Parametric Dynamical Systems

PyApprox Tutorial Library

Learn an ODE right-hand side that depends on a system parameter, then predict trajectories at new parameter values via batched integration.

Learning Objectives

After completing this tutorial, you will be able to:

  • Augment snapshot inputs with per-trajectory parameter values to fit a parametric BasisExpansion
  • Choose training \(\mu\) values that bracket the prediction range
  • Configure BatchedBoundODEResidual with mu_batch to integrate multiple trajectories simultaneously
  • Predict trajectories at new \(\mu\) values not in training
  • Recognize parametric-coverage failure: predictions at \(\mu\) outside the training range

Prerequisites

This tutorial extends Derivative Matching from a single fixed system to a parametric family of systems indexed by a scalar parameter \(\mu\).
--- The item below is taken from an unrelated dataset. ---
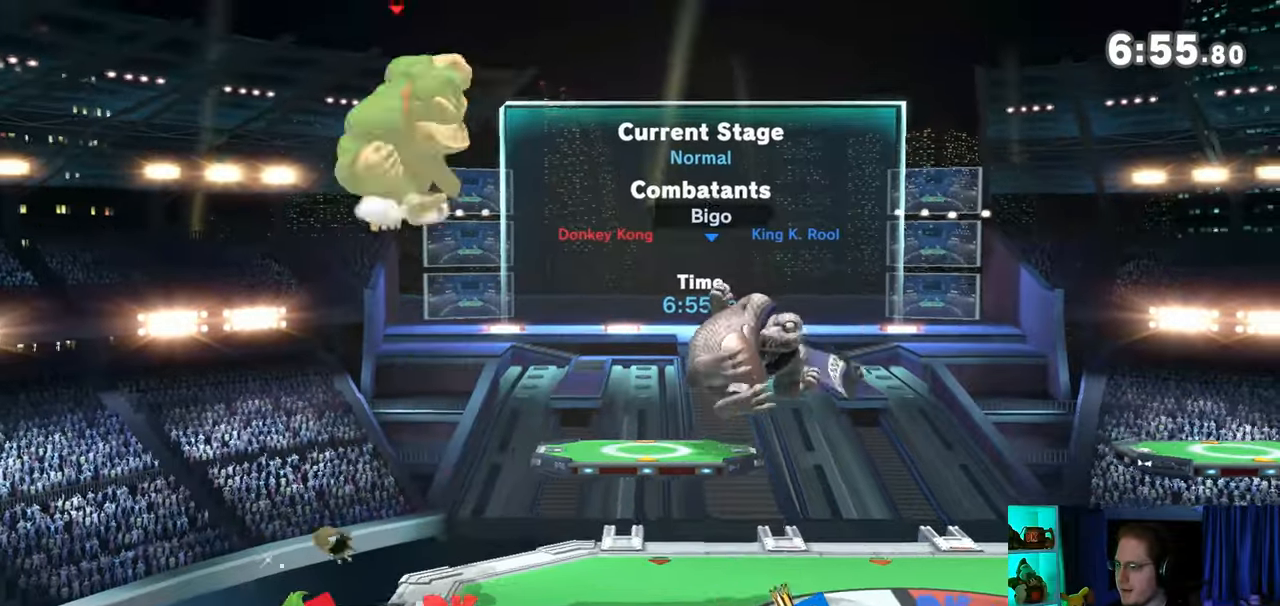
{"buttons": [], "left_stick": "center", "right_stick": "center", "events": []}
The same four classes (SnapshotDataset, BasisExpansion, LeastSquaresFitter, BatchedBoundODEResidual) are used; the changes are in how training data is assembled and how the wrapper is configured for prediction.

Quick Recap

In the non-parametric case from the previous tutorial, the surrogate approximates \(f_\eta(\inputs)\) from snapshot pairs \((\inputs_i, \dot{\inputs}_i)\). When the underlying system has a parameter \(\mu\) that varies between trajectories, the surrogate target becomes \(f_\eta(\inputs, \mu)\), and each snapshot must carry the \(\mu\) value that produced it. Once fitted, a single surrogate predicts trajectories at any \(\mu\) via a standard ODE solve — no re-fitting required.

The Task

We use the parametric Van der Pol oscillator:

\[ \dot x_1 = x_2, \qquad \dot x_2 = \mu (1 - x_1^2)\, x_2 - x_1, \qquad \mu \in [0.5,\, 2.0]. \tag{1}\]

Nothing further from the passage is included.